Fatah's central committee slammed Hamas for “looking to annihilate the Palestinian Authority and create a republic of hate and death” in Gaza.
Haniya's office weighed in with a statement charging that “parties linked to enemies tried to bring down the national unity government militarily.”
In New York, a spokeswoman for UN Secretary General Ban Ki-moon said in a statement that he was “deeply concerned” over the violence which was threatening “the future of the Palestinian government and Authority.”

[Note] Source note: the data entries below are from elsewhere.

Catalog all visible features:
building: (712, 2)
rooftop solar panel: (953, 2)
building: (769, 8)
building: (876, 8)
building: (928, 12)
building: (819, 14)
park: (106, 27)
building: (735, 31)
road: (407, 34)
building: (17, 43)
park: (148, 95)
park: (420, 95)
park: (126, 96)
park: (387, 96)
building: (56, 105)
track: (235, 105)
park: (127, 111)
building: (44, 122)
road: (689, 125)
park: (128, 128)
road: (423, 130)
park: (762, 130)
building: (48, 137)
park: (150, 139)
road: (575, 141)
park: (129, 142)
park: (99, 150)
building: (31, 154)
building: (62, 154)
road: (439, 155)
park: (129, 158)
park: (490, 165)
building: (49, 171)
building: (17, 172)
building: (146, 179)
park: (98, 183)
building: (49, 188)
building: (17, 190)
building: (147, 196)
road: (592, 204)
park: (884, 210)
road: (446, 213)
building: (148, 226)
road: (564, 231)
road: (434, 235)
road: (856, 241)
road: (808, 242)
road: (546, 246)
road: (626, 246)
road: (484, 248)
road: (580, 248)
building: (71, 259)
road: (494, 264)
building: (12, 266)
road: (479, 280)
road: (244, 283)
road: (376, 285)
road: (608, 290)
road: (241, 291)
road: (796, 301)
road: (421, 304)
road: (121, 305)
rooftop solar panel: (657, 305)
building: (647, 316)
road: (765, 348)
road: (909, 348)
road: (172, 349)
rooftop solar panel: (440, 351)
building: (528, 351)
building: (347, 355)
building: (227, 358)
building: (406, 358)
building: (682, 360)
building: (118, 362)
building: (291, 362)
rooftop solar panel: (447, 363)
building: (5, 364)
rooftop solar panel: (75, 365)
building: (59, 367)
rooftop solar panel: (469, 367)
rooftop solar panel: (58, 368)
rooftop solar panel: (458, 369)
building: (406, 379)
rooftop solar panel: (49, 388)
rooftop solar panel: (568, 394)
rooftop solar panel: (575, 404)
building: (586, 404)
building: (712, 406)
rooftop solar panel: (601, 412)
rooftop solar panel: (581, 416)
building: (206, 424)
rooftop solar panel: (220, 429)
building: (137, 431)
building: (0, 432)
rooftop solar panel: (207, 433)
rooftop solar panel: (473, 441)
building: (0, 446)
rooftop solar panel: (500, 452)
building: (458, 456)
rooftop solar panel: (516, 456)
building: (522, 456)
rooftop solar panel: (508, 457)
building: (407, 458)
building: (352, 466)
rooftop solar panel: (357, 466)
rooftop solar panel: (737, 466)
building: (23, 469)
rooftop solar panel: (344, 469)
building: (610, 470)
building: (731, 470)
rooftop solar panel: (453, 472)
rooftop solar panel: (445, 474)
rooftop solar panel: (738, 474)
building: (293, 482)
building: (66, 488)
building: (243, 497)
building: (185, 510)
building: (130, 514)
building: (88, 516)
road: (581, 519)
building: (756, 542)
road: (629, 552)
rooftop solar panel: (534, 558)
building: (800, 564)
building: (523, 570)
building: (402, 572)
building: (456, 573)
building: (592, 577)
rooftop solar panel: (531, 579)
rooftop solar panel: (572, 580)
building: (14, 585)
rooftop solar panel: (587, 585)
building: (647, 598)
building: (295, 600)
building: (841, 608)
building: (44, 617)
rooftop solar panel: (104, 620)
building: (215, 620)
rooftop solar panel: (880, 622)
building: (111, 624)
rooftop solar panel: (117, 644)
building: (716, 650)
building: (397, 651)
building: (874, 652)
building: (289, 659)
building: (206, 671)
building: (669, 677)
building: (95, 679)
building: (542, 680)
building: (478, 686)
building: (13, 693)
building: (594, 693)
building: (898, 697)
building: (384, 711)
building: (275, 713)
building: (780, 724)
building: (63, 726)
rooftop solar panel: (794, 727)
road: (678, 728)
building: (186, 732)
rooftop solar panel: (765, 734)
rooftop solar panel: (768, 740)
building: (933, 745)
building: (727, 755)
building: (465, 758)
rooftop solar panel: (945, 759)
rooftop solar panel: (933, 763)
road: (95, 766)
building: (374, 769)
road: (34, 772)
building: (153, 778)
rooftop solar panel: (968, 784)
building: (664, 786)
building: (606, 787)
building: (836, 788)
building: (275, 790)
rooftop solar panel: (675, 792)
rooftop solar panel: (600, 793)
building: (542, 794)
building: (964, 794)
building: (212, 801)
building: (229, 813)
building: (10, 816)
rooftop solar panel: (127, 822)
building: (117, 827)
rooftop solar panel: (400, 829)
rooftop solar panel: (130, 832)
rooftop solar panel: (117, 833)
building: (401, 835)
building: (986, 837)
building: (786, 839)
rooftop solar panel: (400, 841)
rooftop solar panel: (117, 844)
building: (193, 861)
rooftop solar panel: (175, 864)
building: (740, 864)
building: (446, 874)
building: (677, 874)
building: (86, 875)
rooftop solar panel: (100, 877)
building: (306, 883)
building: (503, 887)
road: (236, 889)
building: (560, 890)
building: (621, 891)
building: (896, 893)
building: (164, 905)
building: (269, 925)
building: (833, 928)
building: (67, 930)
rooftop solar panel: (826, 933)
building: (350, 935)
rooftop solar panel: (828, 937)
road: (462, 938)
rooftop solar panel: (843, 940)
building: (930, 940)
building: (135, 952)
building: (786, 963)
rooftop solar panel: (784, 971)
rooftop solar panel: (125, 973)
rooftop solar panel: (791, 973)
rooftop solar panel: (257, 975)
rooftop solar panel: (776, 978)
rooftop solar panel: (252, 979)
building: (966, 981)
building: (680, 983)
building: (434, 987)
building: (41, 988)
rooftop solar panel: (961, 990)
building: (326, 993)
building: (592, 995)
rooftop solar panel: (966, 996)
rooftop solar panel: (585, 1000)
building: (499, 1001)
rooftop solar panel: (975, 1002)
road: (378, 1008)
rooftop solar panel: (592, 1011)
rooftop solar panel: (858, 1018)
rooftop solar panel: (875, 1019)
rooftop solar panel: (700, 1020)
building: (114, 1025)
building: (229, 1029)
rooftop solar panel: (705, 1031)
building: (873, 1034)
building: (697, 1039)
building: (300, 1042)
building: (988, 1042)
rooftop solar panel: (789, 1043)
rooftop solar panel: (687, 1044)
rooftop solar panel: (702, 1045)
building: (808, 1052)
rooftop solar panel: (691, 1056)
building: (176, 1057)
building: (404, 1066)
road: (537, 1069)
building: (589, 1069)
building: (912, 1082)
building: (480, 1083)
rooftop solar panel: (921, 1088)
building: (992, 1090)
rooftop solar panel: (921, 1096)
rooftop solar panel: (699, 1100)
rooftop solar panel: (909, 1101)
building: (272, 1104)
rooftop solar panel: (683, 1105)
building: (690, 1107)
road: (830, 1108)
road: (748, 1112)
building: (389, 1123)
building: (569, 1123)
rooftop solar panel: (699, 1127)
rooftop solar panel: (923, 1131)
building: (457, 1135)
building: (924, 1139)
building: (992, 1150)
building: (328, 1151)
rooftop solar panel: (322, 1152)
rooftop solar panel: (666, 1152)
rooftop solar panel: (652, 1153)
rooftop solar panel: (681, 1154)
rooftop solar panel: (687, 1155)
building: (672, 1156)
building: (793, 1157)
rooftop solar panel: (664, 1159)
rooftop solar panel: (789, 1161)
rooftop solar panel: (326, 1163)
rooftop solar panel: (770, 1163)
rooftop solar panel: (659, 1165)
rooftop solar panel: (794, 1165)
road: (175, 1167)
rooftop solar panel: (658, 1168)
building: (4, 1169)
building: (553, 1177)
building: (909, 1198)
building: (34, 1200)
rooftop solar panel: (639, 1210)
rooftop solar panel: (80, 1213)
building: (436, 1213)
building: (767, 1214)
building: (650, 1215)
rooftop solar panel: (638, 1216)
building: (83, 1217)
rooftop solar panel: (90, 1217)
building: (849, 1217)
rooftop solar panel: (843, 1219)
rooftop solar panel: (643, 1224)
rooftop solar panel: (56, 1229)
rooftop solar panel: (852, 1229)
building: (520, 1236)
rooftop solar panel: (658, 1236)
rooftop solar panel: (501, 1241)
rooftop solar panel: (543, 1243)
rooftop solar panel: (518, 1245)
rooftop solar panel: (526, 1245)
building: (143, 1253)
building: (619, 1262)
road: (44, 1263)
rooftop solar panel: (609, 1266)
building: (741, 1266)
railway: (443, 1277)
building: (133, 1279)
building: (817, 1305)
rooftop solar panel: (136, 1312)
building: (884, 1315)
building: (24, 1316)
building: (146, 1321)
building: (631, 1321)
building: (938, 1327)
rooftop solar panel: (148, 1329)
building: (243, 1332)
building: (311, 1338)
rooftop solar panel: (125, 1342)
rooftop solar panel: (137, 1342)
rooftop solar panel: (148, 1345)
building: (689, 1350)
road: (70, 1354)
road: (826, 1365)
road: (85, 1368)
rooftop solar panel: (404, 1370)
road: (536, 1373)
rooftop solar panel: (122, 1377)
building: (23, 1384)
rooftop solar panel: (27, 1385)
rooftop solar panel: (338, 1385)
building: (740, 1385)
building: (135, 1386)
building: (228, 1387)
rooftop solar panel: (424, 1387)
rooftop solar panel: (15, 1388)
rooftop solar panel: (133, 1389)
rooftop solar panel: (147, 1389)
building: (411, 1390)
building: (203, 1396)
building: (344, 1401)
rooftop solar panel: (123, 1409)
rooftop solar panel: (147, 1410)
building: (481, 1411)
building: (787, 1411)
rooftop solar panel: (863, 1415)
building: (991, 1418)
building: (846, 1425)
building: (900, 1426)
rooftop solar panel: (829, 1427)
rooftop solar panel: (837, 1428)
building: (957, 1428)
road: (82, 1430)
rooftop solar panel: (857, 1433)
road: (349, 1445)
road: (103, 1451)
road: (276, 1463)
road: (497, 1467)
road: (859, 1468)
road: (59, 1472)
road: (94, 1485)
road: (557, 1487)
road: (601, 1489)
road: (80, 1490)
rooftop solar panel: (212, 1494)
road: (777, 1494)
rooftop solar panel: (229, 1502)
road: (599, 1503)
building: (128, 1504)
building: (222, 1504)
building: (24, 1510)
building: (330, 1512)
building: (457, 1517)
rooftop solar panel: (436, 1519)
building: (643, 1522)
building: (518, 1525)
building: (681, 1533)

Ban “calls for the immediate cessation of all intra-Palestinian violence,” the statement added.
Defying the latest Egyptian-brokered ceasefire, Gaza plunged into renewed violence on Thursday, just weeks after a bout of strife left 54 people dead.
The International Committee of the Red Cross and non-governmental organisation Physicians for Human Rights Israel condemned killing at hospitals after battles reported around medical facilities in Gaza City and to the north.
For the first time since the latest violence began, troubles spread to the occupied West Bank where Hamas official and Palestinian under secretary for transport Saidi Tamimi was snatched by gunmen who stormed into his department.
The clashes, coupled with renewed Israeli air strikes against Gaza and a surge in Palestinian rocket attacks on Israel, has cast a deep shadow over international efforts to jumpstart the dormant Middle East peace process.